Tune in tomorrow for an update on this weekend's progress and the benefits of accountability!


Monday, June 30, 2014

Minimalist, I Am Not

Today, June 30, was the final day of my participation in the Minimalism Game with a group of friends. I have posted some of my daily decluttering tallies in this blog: here, here, here...and here. I have pondered whether decluttering would help my un-diagnosed ADD and whether the accountability in the game would help me maintain focus. The answer to both of those questions is "sort of." 

Pride is a useful tool. When other members of the group would send the group emails with their daily tallies, I couldn't let them beat me. I'm not always a "winner," but I am fairly competitive. My pride motivated me to keep purging junk, even though I wasn't highly motivated personally to get rid of things on certain days. I knew that the other members of the group would notice if I didn't send a message with my purge list, so the accountability kept me going to the end of the game.

Has the decluttering helped my focus? I would say, not yet. We have purged a lot, but several areas need more concentrated purging, then organizing before I can be in the spaces without being regularly distracted. Most importantly, the office needs an overhaul. However, some of the spaces that were particularly distracting to me are much better today than they were May 31.

Several members of my household have contributed to the item count. My daughter cleaned out the clothes that she doesn't wear and the socks with holes for a 20-something count. Because she cleaned out her dresser, I was able to repair a broken drawer, and her "clothes pile" is no longer on top of the dresser. The clothes are mostly put away, and I can now stand in her doorway and talk to her without feeling anxious at the sight of the clutter.
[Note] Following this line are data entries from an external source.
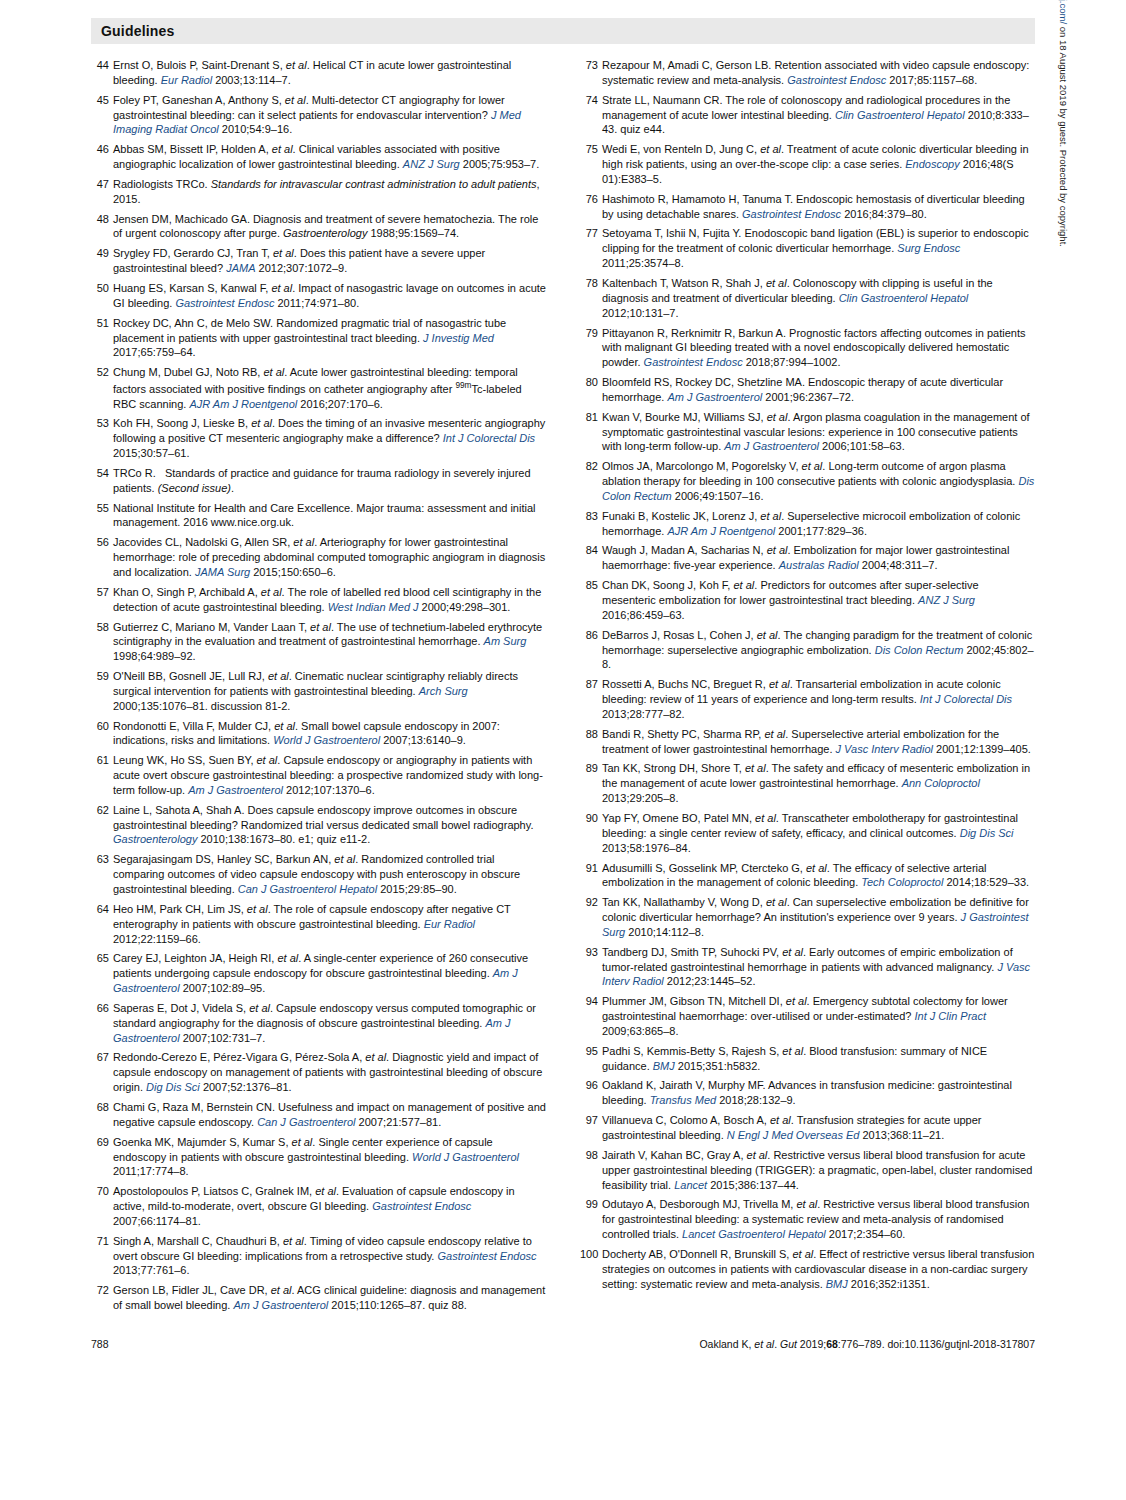Guidelines
Gut: first published as 10.1136/gutjnl-2018-317807 on 12 February 2019. Downloaded from http://gut.bmj.com/ on 18 August 2019 by guest. Protected by copyright.
44 Ernst O, Bulois P, Saint-Drenant S, et al. Helical CT in acute lower gastrointestinal bleeding. Eur Radiol 2003;13:114–7.
45 Foley PT, Ganeshan A, Anthony S, et al. Multi-detector CT angiography for lower gastrointestinal bleeding: can it select patients for endovascular intervention? J Med Imaging Radiat Oncol 2010;54:9–16.
46 Abbas SM, Bissett IP, Holden A, et al. Clinical variables associated with positive angiographic localization of lower gastrointestinal bleeding. ANZ J Surg 2005;75:953–7.
47 Radiologists TRCo. Standards for intravascular contrast administration to adult patients, 2015.
48 Jensen DM, Machicado GA. Diagnosis and treatment of severe hematochezia. The role of urgent colonoscopy after purge. Gastroenterology 1988;95:1569–74.
49 Srygley FD, Gerardo CJ, Tran T, et al. Does this patient have a severe upper gastrointestinal bleed? JAMA 2012;307:1072–9.
50 Huang ES, Karsan S, Kanwal F, et al. Impact of nasogastric lavage on outcomes in acute GI bleeding. Gastrointest Endosc 2011;74:971–80.
51 Rockey DC, Ahn C, de Melo SW. Randomized pragmatic trial of nasogastric tube placement in patients with upper gastrointestinal tract bleeding. J Investig Med 2017;65:759–64.
52 Chung M, Dubel GJ, Noto RB, et al. Acute lower gastrointestinal bleeding: temporal factors associated with positive findings on catheter angiography after 99mTc-labeled RBC scanning. AJR Am J Roentgenol 2016;207:170–6.
53 Koh FH, Soong J, Lieske B, et al. Does the timing of an invasive mesenteric angiography following a positive CT mesenteric angiography make a difference? Int J Colorectal Dis 2015;30:57–61.
54 TRCo R. Standards of practice and guidance for trauma radiology in severely injured patients. (Second issue).
55 National Institute for Health and Care Excellence. Major trauma: assessment and initial management. 2016 www.nice.org.uk.
56 Jacovides CL, Nadolski G, Allen SR, et al. Arteriography for lower gastrointestinal hemorrhage: role of preceding abdominal computed tomographic angiogram in diagnosis and localization. JAMA Surg 2015;150:650–6.
57 Khan O, Singh P, Archibald A, et al. The role of labelled red blood cell scintigraphy in the detection of acute gastrointestinal bleeding. West Indian Med J 2000;49:298–301.
58 Gutierrez C, Mariano M, Vander Laan T, et al. The use of technetium-labeled erythrocyte scintigraphy in the evaluation and treatment of gastrointestinal hemorrhage. Am Surg 1998;64:989–92.
59 O'Neill BB, Gosnell JE, Lull RJ, et al. Cinematic nuclear scintigraphy reliably directs surgical intervention for patients with gastrointestinal bleeding. Arch Surg 2000;135:1076–81. discussion 81-2.
60 Rondonotti E, Villa F, Mulder CJ, et al. Small bowel capsule endoscopy in 2007: indications, risks and limitations. World J Gastroenterol 2007;13:6140–9.
61 Leung WK, Ho SS, Suen BY, et al. Capsule endoscopy or angiography in patients with acute overt obscure gastrointestinal bleeding: a prospective randomized study with long-term follow-up. Am J Gastroenterol 2012;107:1370–6.
62 Laine L, Sahota A, Shah A. Does capsule endoscopy improve outcomes in obscure gastrointestinal bleeding? Randomized trial versus dedicated small bowel radiography. Gastroenterology 2010;138:1673–80. e1; quiz e11-2.
63 Segarajasingam DS, Hanley SC, Barkun AN, et al. Randomized controlled trial comparing outcomes of video capsule endoscopy with push enteroscopy in obscure gastrointestinal bleeding. Can J Gastroenterol Hepatol 2015;29:85–90.
64 Heo HM, Park CH, Lim JS, et al. The role of capsule endoscopy after negative CT enterography in patients with obscure gastrointestinal bleeding. Eur Radiol 2012;22:1159–66.
65 Carey EJ, Leighton JA, Heigh RI, et al. A single-center experience of 260 consecutive patients undergoing capsule endoscopy for obscure gastrointestinal bleeding. Am J Gastroenterol 2007;102:89–95.
66 Saperas E, Dot J, Videla S, et al. Capsule endoscopy versus computed tomographic or standard angiography for the diagnosis of obscure gastrointestinal bleeding. Am J Gastroenterol 2007;102:731–7.
67 Redondo-Cerezo E, Pérez-Vigara G, Pérez-Sola A, et al. Diagnostic yield and impact of capsule endoscopy on management of patients with gastrointestinal bleeding of obscure origin. Dig Dis Sci 2007;52:1376–81.
68 Chami G, Raza M, Bernstein CN. Usefulness and impact on management of positive and negative capsule endoscopy. Can J Gastroenterol 2007;21:577–81.
69 Goenka MK, Majumder S, Kumar S, et al. Single center experience of capsule endoscopy in patients with obscure gastrointestinal bleeding. World J Gastroenterol 2011;17:774–8.
70 Apostolopoulos P, Liatsos C, Gralnek IM, et al. Evaluation of capsule endoscopy in active, mild-to-moderate, overt, obscure GI bleeding. Gastrointest Endosc 2007;66:1174–81.
71 Singh A, Marshall C, Chaudhuri B, et al. Timing of video capsule endoscopy relative to overt obscure GI bleeding: implications from a retrospective study. Gastrointest Endosc 2013;77:761–6.
72 Gerson LB, Fidler JL, Cave DR, et al. ACG clinical guideline: diagnosis and management of small bowel bleeding. Am J Gastroenterol 2015;110:1265–87. quiz 88.
73 Rezapour M, Amadi C, Gerson LB. Retention associated with video capsule endoscopy: systematic review and meta-analysis. Gastrointest Endosc 2017;85:1157–68.
74 Strate LL, Naumann CR. The role of colonoscopy and radiological procedures in the management of acute lower intestinal bleeding. Clin Gastroenterol Hepatol 2010;8:333–43. quiz e44.
75 Wedi E, von Renteln D, Jung C, et al. Treatment of acute colonic diverticular bleeding in high risk patients, using an over-the-scope clip: a case series. Endoscopy 2016;48(S 01):E383–5.
76 Hashimoto R, Hamamoto H, Tanuma T. Endoscopic hemostasis of diverticular bleeding by using detachable snares. Gastrointest Endosc 2016;84:379–80.
77 Setoyama T, Ishii N, Fujita Y. Enodoscopic band ligation (EBL) is superior to endoscopic clipping for the treatment of colonic diverticular hemorrhage. Surg Endosc 2011;25:3574–8.
78 Kaltenbach T, Watson R, Shah J, et al. Colonoscopy with clipping is useful in the diagnosis and treatment of diverticular bleeding. Clin Gastroenterol Hepatol 2012;10:131–7.
79 Pittayanon R, Rerknimitr R, Barkun A. Prognostic factors affecting outcomes in patients with malignant GI bleeding treated with a novel endoscopically delivered hemostatic powder. Gastrointest Endosc 2018;87:994–1002.
80 Bloomfeld RS, Rockey DC, Shetzline MA. Endoscopic therapy of acute diverticular hemorrhage. Am J Gastroenterol 2001;96:2367–72.
81 Kwan V, Bourke MJ, Williams SJ, et al. Argon plasma coagulation in the management of symptomatic gastrointestinal vascular lesions: experience in 100 consecutive patients with long-term follow-up. Am J Gastroenterol 2006;101:58–63.
82 Olmos JA, Marcolongo M, Pogorelsky V, et al. Long-term outcome of argon plasma ablation therapy for bleeding in 100 consecutive patients with colonic angiodysplasia. Dis Colon Rectum 2006;49:1507–16.
83 Funaki B, Kostelic JK, Lorenz J, et al. Superselective microcoil embolization of colonic hemorrhage. AJR Am J Roentgenol 2001;177:829–36.
84 Waugh J, Madan A, Sacharias N, et al. Embolization for major lower gastrointestinal haemorrhage: five-year experience. Australas Radiol 2004;48:311–7.
85 Chan DK, Soong J, Koh F, et al. Predictors for outcomes after super-selective mesenteric embolization for lower gastrointestinal tract bleeding. ANZ J Surg 2016;86:459–63.
86 DeBarros J, Rosas L, Cohen J, et al. The changing paradigm for the treatment of colonic hemorrhage: superselective angiographic embolization. Dis Colon Rectum 2002;45:802–8.
87 Rossetti A, Buchs NC, Breguet R, et al. Transarterial embolization in acute colonic bleeding: review of 11 years of experience and long-term results. Int J Colorectal Dis 2013;28:777–82.
88 Bandi R, Shetty PC, Sharma RP, et al. Superselective arterial embolization for the treatment of lower gastrointestinal hemorrhage. J Vasc Interv Radiol 2001;12:1399–405.
89 Tan KK, Strong DH, Shore T, et al. The safety and efficacy of mesenteric embolization in the management of acute lower gastrointestinal hemorrhage. Ann Coloproctol 2013;29:205–8.
90 Yap FY, Omene BO, Patel MN, et al. Transcatheter embolotherapy for gastrointestinal bleeding: a single center review of safety, efficacy, and clinical outcomes. Dig Dis Sci 2013;58:1976–84.
91 Adusumilli S, Gosselink MP, Ctercteko G, et al. The efficacy of selective arterial embolization in the management of colonic bleeding. Tech Coloproctol 2014;18:529–33.
92 Tan KK, Nallathamby V, Wong D, et al. Can superselective embolization be definitive for colonic diverticular hemorrhage? An institution's experience over 9 years. J Gastrointest Surg 2010;14:112–8.
93 Tandberg DJ, Smith TP, Suhocki PV, et al. Early outcomes of empiric embolization of tumor-related gastrointestinal hemorrhage in patients with advanced malignancy. J Vasc Interv Radiol 2012;23:1445–52.
94 Plummer JM, Gibson TN, Mitchell DI, et al. Emergency subtotal colectomy for lower gastrointestinal haemorrhage: over-utilised or under-estimated? Int J Clin Pract 2009;63:865–8.
95 Padhi S, Kemmis-Betty S, Rajesh S, et al. Blood transfusion: summary of NICE guidance. BMJ 2015;351:h5832.
96 Oakland K, Jairath V, Murphy MF. Advances in transfusion medicine: gastrointestinal bleeding. Transfus Med 2018;28:132–9.
97 Villanueva C, Colomo A, Bosch A, et al. Transfusion strategies for acute upper gastrointestinal bleeding. N Engl J Med Overseas Ed 2013;368:11–21.
98 Jairath V, Kahan BC, Gray A, et al. Restrictive versus liberal blood transfusion for acute upper gastrointestinal bleeding (TRIGGER): a pragmatic, open-label, cluster randomised feasibility trial. Lancet 2015;386:137–44.
99 Odutayo A, Desborough MJ, Trivella M, et al. Restrictive versus liberal blood transfusion for gastrointestinal bleeding: a systematic review and meta-analysis of randomised controlled trials. Lancet Gastroenterol Hepatol 2017;2:354–60.
100 Docherty AB, O'Donnell R, Brunskill S, et al. Effect of restrictive versus liberal transfusion strategies on outcomes in patients with cardiovascular disease in a non-cardiac surgery setting: systematic review and meta-analysis. BMJ 2016;352:i1351.
788
Oakland K, et al. Gut 2019;68:776–789. doi:10.1136/gutjnl-2018-317807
The boys helped my husband with a garage clean-up that tallied to the full count for days 28 and 29. When I drove the van into the garage today, I noticed that it felt much roomier. Organizing and painting the garage is the family project for the rest of this summer, so the Minimalism Game was a great first step to getting that project underway.

I was struggling today to finish the game. I had a bit of a headache and thought about not bothering with the final day. The pride thing started gnawing at me around 9 p.m.  I was sitting here wondering what I would do for the final 27 since I had the first 3 accounted for.  I kept looking at the shelves in the office closet, knowing that I probably could have gotten quite a few days’ worth out of there, but I hesitated to tackle the space for some reason. A few moments ago, my gaze fell upon a green basket. I remembered that I used to store cassette tapes in that basket. On top of the cassettes were some small photo albums. My daughter and I looked at baby pictures of her and the two older boys for a few minutes, then I dug in to find the cassettes!

Day 30
1.  Pair of my husband's old running shoes
2. A pair of holey, not holy, underwear.
3. Dried out glue stick
4-30! Mix tapes and other 1980s cassettes.

Done!!


For July, I will be working on the garage project and my Camp NaNoWriMo novel, but I may try a 31-day Minimalism Challenge for August with a special focus on the office and kitchen. Then, I'll let you know if my focus improves.

I have learned from this game that I am not a minimalist, and I probably never will be. However, we have recognized as a family that we have held on to a lot of junk that we really do not need. Clearing out the junk makes it easier to find what we do need and to use the useful things we'd forgotten because they were hidden in the clutter. 

Wednesday, June 18, 2014

The REAL reason why children fidget

The REAL reason why children fidget Do you or your kids have attention problems? How much physical activity do you get each day? Angela Hanscom of Timbernook suggests that lack of movement could be a big part of the problem! I've "unplugged" my kids for the afternoon, and we're heading for an afternoon at the lake!